What is being asked:
Gather each line of the records where "development" appears.

┌────────

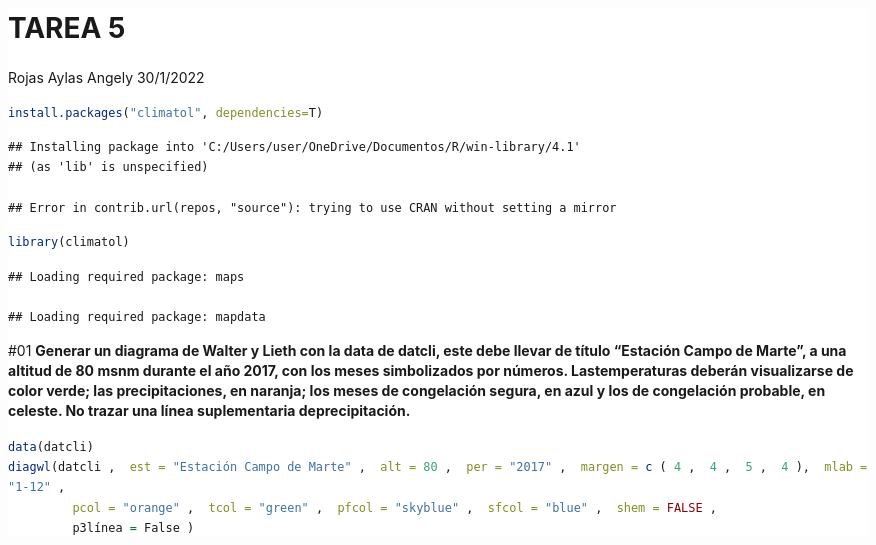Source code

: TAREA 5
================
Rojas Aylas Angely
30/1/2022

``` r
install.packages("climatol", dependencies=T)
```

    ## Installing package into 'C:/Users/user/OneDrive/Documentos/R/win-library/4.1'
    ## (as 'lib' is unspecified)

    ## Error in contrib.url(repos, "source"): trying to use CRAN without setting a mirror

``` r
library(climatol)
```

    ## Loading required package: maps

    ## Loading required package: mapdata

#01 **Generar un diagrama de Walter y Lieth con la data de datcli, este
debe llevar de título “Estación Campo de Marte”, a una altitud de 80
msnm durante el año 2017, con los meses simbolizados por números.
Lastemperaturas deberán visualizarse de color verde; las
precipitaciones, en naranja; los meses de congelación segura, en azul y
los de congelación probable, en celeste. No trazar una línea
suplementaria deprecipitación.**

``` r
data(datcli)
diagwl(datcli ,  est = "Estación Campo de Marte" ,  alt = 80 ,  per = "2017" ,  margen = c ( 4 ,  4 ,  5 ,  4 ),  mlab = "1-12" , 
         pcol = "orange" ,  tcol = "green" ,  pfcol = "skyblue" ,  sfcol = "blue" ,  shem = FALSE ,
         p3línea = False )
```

└────────
┌────────

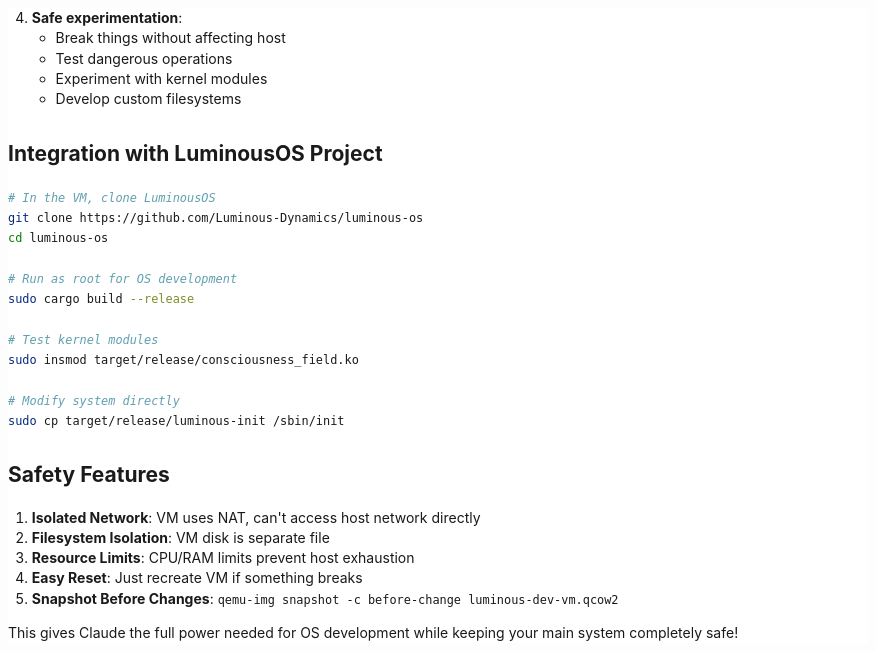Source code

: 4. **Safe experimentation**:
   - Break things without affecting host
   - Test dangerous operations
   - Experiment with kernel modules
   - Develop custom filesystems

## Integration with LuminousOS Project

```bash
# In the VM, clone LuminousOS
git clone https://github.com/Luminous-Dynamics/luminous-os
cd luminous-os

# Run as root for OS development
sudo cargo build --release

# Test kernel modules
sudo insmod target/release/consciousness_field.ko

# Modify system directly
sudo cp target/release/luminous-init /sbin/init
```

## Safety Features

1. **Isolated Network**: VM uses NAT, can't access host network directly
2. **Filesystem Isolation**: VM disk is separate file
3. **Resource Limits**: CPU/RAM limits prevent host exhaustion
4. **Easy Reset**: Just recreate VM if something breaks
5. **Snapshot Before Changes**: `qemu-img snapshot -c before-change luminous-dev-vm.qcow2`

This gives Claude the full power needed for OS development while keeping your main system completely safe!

└────────

Problem solution:
# Run as root for OS development
This gives Claude the full power needed for OS development while keeping your main system completely safe!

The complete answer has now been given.